## PASSAGE FOR REVIEW
============

Hey guys, I am new to ML. I tried to use InceptionV3 for 3 class output using transfer learning. I freezed all the parameters(including aux_logits= False).
My output layer:
(0): Linear(in_features=2048, out_features=1024, bias=True)
(2): Dropout(p=0.3, inplace=False)
(3): Linear(in_features=1024, out_features=512, bias=True)
(5): Dropout(p=0.3, inplace=False)
(6): Linear(in_features=512, out_features=3, bias=True)
I have seen in many cases there people dont use any activation for output layer. What is the reason?
I have used Softman() at output layer and CrossEntropyLoss(). I am see only decreses in train loss and val loss decreases very slowly
If you are working on a multi-class classification use case and use
nn.CrossEntropyLoss, your model should output raw logits, as internally
nn.CrossEntropyLoss will apply
Hey thanks for your reply!
I tried to train my inception v3 but the val loss does not seem to decrease! I tried different learning rate but no luck there. I have a feeling that my model is too complex for my dataset. Any suggestions?

============

[Text data extracted from pages]
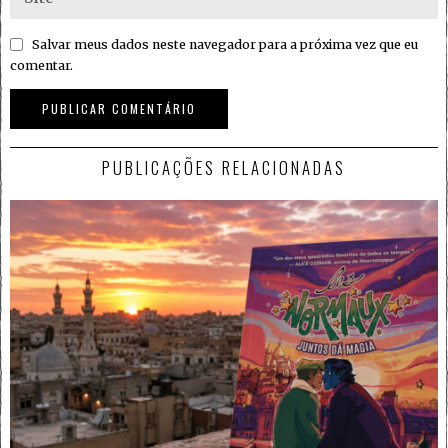
Salvar meus dados neste navegador para a próxima vez que eu
comentar.
PUBLICAÇÕES RELACIONADAS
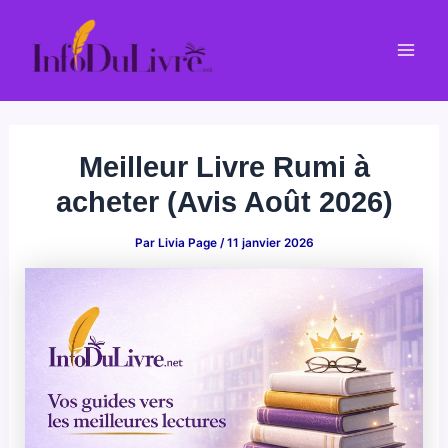
Aller
au
Mai
contenu
Men
Meilleur Livre Rumi à
acheter (Avis Août 2026)
Par
Livia Page
/
11 janvier 2026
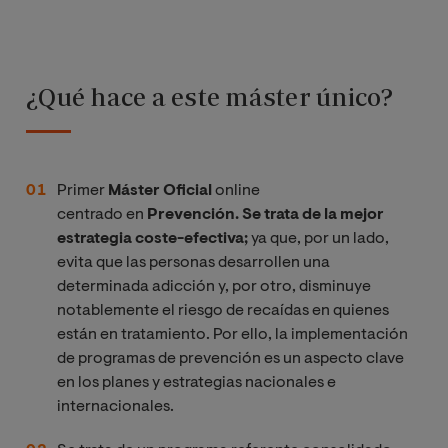
¿Qué hace a este máster único?
Primer
Máster Oficial
online
centrado en
Prevención. Se trata de la mejor
estrategia coste-efectiva;
ya que, por un lado,
evita que las personas desarrollen una
determinada adicción y, por otro, disminuye
notablemente el riesgo de recaídas en quienes
están en tratamiento. Por ello, la implementación
de programas de prevención es un aspecto clave
en los planes y estrategias nacionales e
internacionales.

============

## EXERCISE DESCRIPTION
Can you carry the forum thread on InceptionV3 transfer learning forward from the point where its last post ends? These lines come from a different source than the forum thread on InceptionV3 transfer learning.

## THE ANSWER
Your model seems to be overfitting pretty quickly, so I would suggest to add some regularization such as weight decay or increase the drop probability in your dropout layers.
Thanks for the suggestions. I have kept the model for training with dropout(0.8) and also weight decay 0.01 and also included a scheduler for lr adjustment.
Is it possible to asses how changing the output layer from one mentioned above to given below effect:
Linear(in_features=2048, out_features=1024, bias=True)
Linear(in_features=1024, out_features=3, bias=True)
All i can infer is that there are less parameters and might takes less time to train.
The output layer returns the class logits in a classification setup.
Besides the training time, your model architecture and thus the use case would be changed from 1024 classes to 3 classes.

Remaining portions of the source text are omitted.